The right-wing opposition, led by large sections of the Venezuelan ruling class and supported by U.S. imperialism, is bent on destroying the gains of the Bolivarian revolution. They have engaged in coup attempts, violent demonstrations, propaganda campaigns, referendums and more to achieve their aims.


But the Venezuelan people and the Bolivarian government have successfully blocked their efforts.


In response to open calls for the sabotage of the Organic Education Law, the United Socialist Party of Venezuela (PSUV) will designate the defense of the new legislation as one of the immediate tasks of newly formed Workers Patrols.


These Workers Patrols were formed as part of an internal reorganization of the party in the lead up to its national congress in October. The local units will be comprised of 20 to 30 party militants within a community, workplace or education center. According to the PSUV’s newspaper, the patrols will be the organizational basis for a “process of collective construction that will take the message of socialism house to house, street to street, neighborhood to neighborhood, and parish by parish.” (A La Izquierda, Aug. 10)


Indeed, among the stated functions of the Workers Patrols include the “organization of workers from the job site” and the preparation of “conditions for the building of socialism in the process of production and distribution of social wealth” and the “taking on of tasks of social control in the stages of planning, processing, and distribution.”


Law democratizes universities, increases access to education


The PSUV is mobilizing to protect a law that is directly intended to open universities to the most oppressed sectors of society and establish a more popular definition of the educational community.


As a sign of the democratization in the education process, the law expands the legal definition of the educational community to include families, community organizations and wage laborers who perform tasks not usually considered to be part of the education process, such as cooking and custodial work, in addition to the formal education workers and students.


The law will be decisive in the restructuring of the nation’s autonomous universities. These universities, which are funded by the state but run independently, have long been a hotbed for counterrevolutionary forces because of admission processes that favor students from the upper and middle class.


Administrators run the institutions like personal fiefdoms. Corruption is widespread, and aid to violent opposition groups is routinely provided.


Until now, top posts were chosen by a small group of administrators and other positions were subject to an electoral system based on a sliding scale, where the votes of students and professors counted less than those of top officials, and laborers were completely excluded.


Now, the entire university community will elect university officials. The law calls for anti-corruption councils to be established and subjected to popular vote. All elected authorities will be subject to recall.


The right of self-determination for the indigenous community is strongly protected in the law as well, keeping with the constitutional principle that native people will have “the right to their own education, and an education system of an intercultural and bilingual nature, taking into account their special social and cultural characteristics, values and traditions.”


Further laws of a lower legal stature must still be passed to govern specific areas of the legislation. Given the right-wing opposition, this aspect of the class struggle in Venezuela is far from over.

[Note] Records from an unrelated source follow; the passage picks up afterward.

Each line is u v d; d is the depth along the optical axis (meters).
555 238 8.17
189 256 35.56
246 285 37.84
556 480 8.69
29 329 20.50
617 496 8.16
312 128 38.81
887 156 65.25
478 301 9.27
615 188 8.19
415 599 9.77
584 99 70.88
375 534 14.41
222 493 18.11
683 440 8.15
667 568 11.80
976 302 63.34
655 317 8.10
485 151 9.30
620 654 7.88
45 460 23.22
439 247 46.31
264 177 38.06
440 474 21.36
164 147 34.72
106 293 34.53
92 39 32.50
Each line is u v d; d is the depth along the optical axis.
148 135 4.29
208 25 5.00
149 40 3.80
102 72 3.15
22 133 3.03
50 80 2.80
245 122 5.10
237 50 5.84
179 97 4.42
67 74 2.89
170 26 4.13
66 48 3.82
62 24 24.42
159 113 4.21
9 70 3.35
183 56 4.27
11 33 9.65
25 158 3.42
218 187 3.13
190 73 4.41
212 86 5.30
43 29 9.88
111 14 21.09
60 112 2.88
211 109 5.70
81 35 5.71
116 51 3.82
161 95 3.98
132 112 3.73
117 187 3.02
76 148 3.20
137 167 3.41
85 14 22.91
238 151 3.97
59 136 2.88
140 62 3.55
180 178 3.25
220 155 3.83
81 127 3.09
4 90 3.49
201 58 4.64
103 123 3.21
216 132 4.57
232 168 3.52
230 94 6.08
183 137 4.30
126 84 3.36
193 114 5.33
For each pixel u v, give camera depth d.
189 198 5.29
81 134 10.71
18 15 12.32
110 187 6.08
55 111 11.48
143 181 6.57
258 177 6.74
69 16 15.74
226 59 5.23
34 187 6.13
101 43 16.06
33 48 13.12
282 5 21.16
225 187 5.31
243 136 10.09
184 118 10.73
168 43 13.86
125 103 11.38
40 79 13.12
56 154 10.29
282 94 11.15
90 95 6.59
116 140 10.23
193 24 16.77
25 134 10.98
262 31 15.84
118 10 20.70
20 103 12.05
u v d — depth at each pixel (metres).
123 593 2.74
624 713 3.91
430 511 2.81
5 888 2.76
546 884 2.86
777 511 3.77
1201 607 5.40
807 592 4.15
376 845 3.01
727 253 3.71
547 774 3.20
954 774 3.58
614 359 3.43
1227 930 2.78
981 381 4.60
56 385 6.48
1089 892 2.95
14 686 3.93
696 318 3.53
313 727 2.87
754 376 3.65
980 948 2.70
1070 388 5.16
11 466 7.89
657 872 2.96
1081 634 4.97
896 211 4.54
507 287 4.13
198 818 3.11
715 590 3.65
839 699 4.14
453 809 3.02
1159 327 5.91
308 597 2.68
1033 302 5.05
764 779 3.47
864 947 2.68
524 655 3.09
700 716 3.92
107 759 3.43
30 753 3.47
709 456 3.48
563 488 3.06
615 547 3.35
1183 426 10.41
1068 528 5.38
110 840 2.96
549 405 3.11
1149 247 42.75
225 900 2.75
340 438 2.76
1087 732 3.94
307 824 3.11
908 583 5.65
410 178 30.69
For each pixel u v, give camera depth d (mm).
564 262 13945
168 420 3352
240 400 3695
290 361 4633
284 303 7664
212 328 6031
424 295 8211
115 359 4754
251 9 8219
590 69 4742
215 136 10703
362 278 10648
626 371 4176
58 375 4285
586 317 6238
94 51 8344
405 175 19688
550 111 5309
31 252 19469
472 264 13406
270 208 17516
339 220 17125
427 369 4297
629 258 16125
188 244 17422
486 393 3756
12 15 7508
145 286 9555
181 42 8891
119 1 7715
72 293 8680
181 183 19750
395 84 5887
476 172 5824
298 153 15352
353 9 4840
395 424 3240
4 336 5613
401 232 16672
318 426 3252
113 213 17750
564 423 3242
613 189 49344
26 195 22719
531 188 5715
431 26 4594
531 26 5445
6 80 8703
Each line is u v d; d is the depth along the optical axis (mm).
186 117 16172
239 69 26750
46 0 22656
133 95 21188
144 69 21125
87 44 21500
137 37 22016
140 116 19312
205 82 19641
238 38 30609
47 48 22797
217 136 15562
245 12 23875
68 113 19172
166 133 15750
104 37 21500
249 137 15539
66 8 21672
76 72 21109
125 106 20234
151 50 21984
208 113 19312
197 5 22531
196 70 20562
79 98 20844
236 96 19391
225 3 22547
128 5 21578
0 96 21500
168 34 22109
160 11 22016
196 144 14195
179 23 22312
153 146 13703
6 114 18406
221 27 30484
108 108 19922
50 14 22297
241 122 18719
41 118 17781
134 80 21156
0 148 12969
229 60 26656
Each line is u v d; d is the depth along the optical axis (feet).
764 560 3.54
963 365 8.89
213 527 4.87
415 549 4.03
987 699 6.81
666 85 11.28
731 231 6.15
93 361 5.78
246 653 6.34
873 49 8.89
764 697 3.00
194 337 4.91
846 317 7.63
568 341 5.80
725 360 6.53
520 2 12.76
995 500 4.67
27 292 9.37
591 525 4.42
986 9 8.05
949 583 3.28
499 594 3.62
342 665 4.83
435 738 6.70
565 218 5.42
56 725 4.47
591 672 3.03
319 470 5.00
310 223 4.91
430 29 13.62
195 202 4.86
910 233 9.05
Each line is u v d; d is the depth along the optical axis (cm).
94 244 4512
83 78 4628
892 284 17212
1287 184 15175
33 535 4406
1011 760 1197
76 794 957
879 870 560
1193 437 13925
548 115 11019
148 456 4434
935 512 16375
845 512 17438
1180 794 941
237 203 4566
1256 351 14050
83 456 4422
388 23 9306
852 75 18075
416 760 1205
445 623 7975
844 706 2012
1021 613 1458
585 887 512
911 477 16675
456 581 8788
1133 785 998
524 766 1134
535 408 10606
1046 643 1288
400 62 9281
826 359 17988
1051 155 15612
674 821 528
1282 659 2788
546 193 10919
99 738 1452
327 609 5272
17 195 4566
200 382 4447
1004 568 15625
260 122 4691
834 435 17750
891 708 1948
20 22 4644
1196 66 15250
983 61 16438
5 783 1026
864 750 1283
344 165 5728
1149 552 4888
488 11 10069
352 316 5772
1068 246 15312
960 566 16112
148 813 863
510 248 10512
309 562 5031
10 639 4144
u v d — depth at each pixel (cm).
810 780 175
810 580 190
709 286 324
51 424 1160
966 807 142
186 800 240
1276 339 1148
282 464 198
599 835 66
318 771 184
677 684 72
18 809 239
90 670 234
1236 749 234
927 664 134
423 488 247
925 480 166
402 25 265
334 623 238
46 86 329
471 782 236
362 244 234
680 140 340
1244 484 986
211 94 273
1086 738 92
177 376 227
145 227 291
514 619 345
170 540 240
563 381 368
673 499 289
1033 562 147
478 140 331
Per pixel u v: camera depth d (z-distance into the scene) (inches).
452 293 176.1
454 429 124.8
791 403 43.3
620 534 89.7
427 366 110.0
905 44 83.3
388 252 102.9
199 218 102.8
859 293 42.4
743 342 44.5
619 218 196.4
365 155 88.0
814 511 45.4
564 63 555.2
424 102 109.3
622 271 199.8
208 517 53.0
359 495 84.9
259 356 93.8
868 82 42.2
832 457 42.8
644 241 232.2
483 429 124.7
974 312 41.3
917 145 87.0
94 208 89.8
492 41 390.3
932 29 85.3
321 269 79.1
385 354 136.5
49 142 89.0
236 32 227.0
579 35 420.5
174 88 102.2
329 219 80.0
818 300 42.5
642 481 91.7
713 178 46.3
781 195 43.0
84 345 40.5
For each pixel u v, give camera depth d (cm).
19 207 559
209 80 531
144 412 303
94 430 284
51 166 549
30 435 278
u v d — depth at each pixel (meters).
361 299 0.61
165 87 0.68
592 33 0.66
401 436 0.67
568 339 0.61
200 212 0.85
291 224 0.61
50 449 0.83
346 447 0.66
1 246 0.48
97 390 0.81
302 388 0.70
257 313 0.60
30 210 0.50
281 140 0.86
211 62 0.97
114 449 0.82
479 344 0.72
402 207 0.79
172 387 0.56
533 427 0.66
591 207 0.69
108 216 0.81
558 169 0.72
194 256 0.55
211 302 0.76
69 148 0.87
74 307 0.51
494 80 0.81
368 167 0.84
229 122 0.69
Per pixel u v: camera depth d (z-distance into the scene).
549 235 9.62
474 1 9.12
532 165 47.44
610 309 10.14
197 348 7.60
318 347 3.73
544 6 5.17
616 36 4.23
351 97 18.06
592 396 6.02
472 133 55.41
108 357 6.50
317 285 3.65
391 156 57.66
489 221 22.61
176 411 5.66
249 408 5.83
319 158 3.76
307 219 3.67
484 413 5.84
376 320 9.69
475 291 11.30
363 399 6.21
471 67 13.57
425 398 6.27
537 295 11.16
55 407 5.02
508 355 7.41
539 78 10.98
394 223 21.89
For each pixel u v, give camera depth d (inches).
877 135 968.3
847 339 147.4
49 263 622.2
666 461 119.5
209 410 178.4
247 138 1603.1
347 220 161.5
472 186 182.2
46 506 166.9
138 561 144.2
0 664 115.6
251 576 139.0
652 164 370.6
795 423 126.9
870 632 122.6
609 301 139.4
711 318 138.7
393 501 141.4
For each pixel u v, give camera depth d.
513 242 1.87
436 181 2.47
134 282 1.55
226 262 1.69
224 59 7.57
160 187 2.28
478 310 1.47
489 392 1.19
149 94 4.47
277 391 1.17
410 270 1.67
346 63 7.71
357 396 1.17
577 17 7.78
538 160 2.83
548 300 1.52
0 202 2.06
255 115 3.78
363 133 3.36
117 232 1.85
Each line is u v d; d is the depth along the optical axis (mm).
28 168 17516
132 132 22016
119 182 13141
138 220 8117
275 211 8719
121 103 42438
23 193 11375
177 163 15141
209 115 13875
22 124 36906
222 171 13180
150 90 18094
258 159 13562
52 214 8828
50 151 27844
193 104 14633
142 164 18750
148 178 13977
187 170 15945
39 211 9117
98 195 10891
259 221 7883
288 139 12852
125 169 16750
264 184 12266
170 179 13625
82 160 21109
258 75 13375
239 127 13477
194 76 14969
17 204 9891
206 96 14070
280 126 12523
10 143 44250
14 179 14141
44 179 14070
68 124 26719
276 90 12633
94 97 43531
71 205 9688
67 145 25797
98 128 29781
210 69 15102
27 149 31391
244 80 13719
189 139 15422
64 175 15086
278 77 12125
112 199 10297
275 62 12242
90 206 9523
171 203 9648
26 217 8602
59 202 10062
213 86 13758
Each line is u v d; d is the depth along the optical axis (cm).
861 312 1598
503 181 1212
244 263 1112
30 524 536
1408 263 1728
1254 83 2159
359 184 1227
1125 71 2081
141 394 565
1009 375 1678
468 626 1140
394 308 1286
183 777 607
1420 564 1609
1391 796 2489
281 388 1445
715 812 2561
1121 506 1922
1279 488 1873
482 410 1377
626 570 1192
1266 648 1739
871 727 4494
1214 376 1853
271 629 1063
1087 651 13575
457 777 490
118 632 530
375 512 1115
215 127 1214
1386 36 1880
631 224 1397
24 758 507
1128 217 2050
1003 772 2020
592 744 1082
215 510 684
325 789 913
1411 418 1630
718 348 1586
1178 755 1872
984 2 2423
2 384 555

However, the reorganization into a system of “liberating education” will deal a serious blow to the legacies of colonialism and neo-liberalism. The new education structure also removes elite, exclusive universities, which have been a key weapon of the right-wing opposition, from their arsenal.


The mobilization of workers to defend advances, along with a nation-wide education campaign taking places in wide sectors of society, will strengthen the ideological foundation of the Bolivarian revolution.